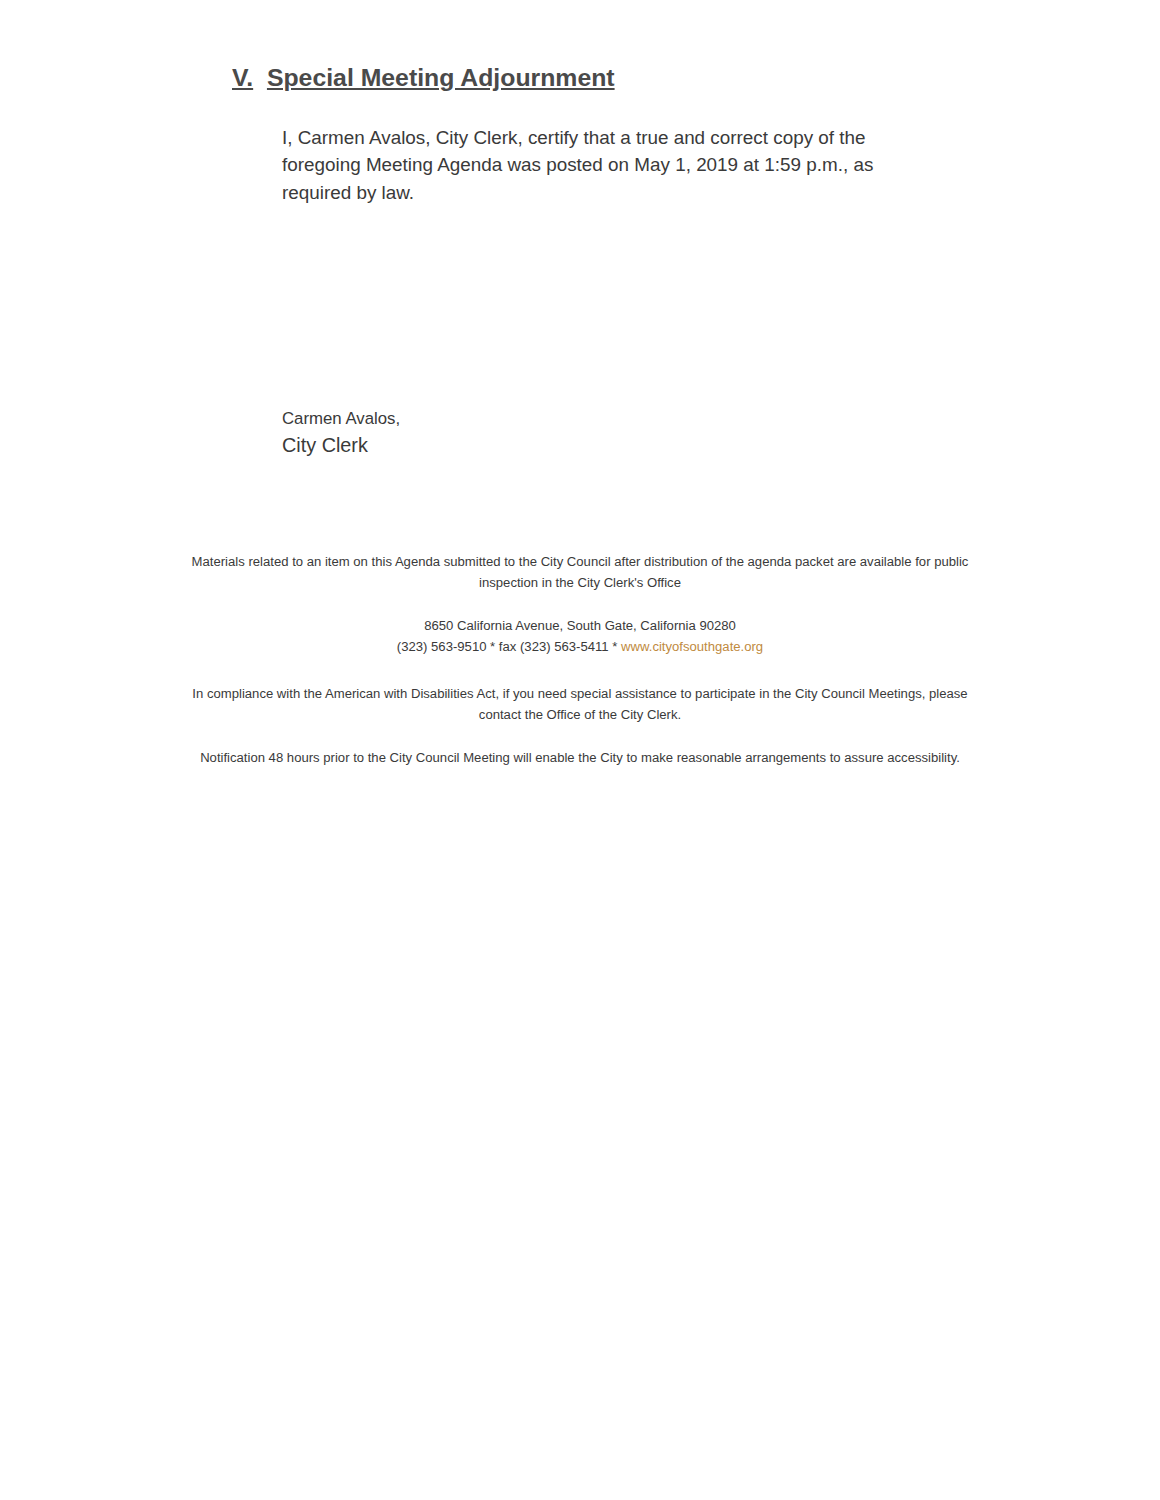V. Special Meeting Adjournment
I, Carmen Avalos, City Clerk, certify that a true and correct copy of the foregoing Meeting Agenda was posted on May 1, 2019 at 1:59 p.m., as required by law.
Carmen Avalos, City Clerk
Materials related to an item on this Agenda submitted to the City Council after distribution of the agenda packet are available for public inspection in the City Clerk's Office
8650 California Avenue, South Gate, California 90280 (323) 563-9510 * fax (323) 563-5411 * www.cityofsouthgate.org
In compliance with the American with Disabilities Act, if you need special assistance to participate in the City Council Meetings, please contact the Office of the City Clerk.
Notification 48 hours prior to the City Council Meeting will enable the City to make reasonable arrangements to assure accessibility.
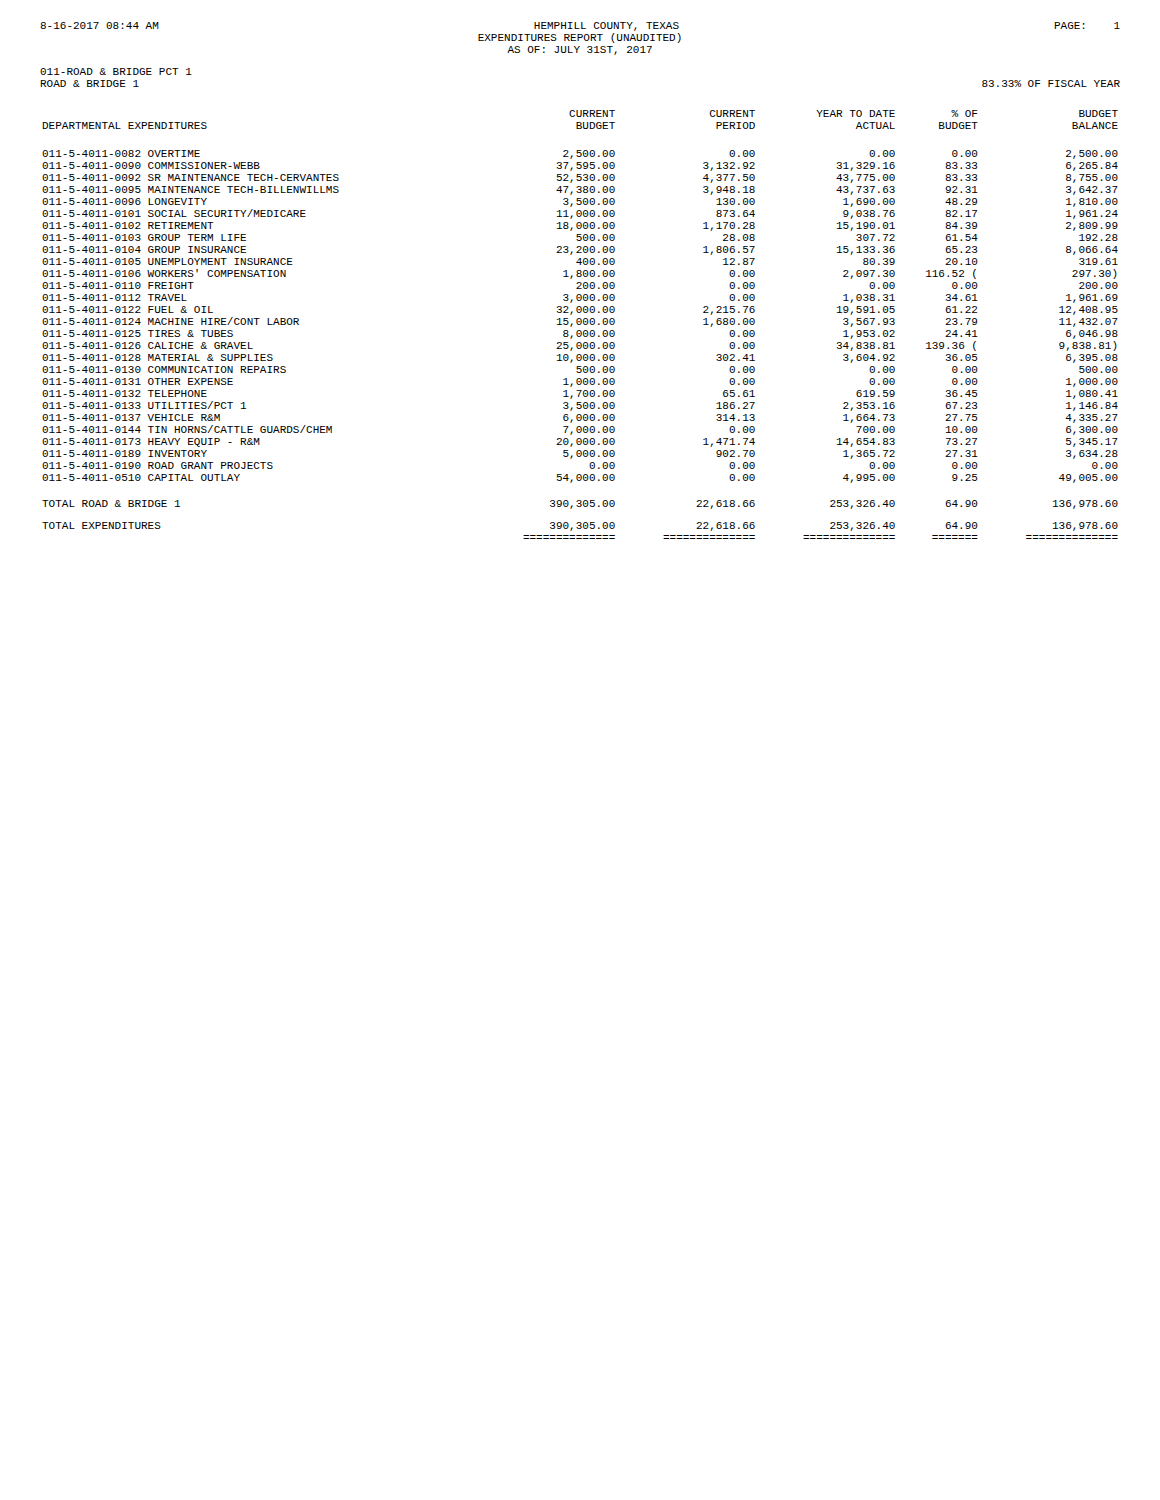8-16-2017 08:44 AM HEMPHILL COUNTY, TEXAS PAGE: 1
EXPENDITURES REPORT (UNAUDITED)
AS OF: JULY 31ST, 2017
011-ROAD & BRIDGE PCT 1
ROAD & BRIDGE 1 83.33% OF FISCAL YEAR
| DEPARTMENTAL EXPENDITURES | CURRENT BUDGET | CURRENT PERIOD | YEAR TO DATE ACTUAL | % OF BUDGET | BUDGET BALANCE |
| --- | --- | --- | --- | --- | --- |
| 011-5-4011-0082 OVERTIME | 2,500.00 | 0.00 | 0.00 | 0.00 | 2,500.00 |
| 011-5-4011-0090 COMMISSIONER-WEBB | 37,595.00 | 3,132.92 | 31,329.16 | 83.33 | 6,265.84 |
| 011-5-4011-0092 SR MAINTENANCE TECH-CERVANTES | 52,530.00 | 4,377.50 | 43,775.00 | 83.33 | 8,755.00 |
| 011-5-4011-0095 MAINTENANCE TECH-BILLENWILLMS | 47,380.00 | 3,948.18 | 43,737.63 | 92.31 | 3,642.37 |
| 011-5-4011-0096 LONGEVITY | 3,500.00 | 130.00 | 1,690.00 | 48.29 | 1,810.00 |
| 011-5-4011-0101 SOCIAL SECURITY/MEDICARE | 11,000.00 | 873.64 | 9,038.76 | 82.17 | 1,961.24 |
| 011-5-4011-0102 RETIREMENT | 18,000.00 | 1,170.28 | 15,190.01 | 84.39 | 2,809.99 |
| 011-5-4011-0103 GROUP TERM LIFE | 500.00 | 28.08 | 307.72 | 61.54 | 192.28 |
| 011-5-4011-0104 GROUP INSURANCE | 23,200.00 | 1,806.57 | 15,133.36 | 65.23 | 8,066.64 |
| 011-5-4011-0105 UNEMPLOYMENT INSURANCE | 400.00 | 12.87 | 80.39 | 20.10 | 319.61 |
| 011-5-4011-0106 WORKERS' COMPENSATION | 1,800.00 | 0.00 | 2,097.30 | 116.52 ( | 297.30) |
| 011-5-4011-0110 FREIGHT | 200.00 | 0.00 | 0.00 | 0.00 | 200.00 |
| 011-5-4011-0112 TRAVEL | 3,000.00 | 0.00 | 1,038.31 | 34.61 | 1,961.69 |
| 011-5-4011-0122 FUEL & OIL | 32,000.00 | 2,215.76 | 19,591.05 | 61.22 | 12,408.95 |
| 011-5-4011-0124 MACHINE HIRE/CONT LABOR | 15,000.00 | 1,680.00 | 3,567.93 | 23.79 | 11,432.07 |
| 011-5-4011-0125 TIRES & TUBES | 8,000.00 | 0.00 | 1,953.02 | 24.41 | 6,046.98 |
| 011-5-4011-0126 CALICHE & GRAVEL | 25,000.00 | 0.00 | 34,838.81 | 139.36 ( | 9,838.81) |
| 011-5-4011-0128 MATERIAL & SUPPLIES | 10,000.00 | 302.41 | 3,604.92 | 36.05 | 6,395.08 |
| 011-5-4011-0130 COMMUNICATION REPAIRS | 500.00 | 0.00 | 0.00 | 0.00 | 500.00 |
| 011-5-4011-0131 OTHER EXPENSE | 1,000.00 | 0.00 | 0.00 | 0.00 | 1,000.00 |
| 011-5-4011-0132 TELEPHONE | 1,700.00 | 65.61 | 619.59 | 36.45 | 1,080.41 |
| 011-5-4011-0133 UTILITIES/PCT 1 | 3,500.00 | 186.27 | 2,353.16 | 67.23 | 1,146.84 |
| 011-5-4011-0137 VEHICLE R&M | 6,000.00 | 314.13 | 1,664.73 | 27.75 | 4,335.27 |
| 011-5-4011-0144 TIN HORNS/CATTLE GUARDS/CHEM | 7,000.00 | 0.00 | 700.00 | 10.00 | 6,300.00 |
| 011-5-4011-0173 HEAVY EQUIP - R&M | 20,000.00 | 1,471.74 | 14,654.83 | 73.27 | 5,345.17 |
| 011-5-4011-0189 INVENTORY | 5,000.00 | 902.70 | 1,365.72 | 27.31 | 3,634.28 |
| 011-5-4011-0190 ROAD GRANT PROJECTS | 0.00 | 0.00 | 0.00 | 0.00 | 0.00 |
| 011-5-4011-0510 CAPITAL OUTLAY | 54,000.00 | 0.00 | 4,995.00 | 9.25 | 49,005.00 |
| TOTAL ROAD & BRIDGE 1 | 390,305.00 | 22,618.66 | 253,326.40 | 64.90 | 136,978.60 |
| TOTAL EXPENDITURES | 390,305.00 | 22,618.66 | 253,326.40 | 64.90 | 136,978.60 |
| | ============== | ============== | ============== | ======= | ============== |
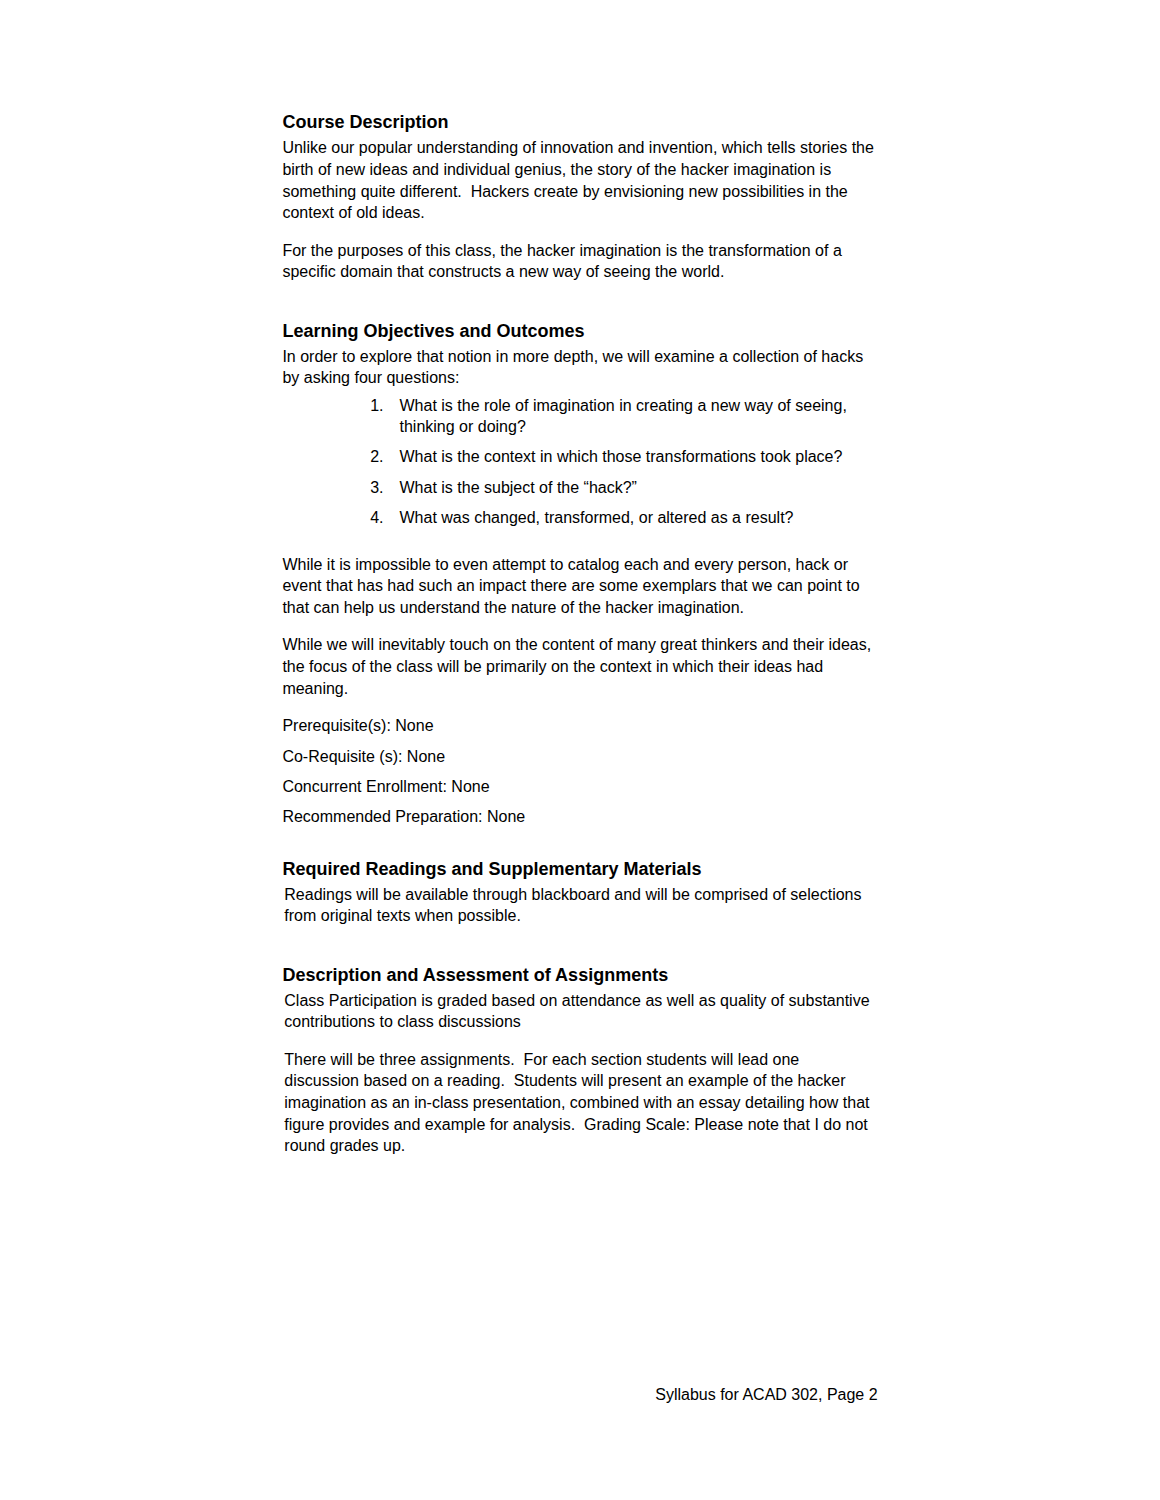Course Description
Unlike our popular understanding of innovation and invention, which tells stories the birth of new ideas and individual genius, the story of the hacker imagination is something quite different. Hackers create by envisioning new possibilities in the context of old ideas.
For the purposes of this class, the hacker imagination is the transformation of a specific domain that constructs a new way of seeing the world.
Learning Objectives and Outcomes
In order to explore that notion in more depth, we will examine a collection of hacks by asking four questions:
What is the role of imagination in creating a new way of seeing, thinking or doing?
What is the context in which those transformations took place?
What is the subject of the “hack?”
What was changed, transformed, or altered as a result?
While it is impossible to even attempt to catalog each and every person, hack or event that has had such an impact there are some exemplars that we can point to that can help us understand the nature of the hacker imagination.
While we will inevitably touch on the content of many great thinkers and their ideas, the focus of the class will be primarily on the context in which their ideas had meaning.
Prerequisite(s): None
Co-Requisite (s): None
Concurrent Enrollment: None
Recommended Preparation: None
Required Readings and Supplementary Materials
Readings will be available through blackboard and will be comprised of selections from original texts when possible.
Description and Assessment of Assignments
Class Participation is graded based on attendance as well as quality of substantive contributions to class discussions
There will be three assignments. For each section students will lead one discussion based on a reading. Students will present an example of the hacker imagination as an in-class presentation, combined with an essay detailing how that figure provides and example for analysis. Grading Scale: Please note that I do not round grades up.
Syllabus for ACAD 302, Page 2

-=-=-

Work task:
Lines containing the string "that" in the material: report how many there are, with no added words.

Output for this exercise:
5